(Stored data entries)
------
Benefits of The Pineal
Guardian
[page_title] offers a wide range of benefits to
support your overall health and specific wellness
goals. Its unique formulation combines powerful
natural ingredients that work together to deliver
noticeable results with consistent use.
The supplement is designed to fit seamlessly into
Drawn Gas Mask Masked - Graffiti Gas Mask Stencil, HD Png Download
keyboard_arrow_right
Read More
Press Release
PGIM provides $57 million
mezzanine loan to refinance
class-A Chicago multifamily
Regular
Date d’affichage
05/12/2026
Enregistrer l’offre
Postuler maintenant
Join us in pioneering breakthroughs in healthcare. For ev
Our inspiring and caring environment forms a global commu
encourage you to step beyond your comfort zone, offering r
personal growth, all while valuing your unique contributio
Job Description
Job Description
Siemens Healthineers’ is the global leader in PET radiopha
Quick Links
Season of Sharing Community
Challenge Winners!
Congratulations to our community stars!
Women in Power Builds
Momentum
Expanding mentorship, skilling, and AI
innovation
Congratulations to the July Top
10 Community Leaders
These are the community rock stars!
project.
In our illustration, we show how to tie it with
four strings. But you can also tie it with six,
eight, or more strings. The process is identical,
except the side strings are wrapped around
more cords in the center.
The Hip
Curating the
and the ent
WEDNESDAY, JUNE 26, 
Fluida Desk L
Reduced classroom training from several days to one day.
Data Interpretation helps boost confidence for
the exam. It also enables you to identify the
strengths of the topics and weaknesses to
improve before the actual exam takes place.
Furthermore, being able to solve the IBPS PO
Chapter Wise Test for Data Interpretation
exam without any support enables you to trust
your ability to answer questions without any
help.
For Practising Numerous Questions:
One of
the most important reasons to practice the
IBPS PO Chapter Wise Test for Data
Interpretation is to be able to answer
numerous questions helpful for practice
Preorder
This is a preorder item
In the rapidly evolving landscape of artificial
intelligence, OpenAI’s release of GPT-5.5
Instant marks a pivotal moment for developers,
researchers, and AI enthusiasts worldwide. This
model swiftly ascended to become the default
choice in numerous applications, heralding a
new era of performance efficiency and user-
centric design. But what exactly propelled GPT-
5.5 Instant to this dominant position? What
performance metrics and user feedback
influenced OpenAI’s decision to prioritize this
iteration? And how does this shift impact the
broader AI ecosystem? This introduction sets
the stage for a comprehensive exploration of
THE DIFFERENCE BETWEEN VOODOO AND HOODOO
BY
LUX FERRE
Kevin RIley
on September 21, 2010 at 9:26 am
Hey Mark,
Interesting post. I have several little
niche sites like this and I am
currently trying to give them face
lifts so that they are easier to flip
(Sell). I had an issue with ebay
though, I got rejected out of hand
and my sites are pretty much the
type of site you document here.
------
● Task goal: For this exercise, copy every line of the data that holds "Wise".

● Exercise result:
Chapter Wise Test for Data Interpretation
IBPS PO Chapter Wise Test for Data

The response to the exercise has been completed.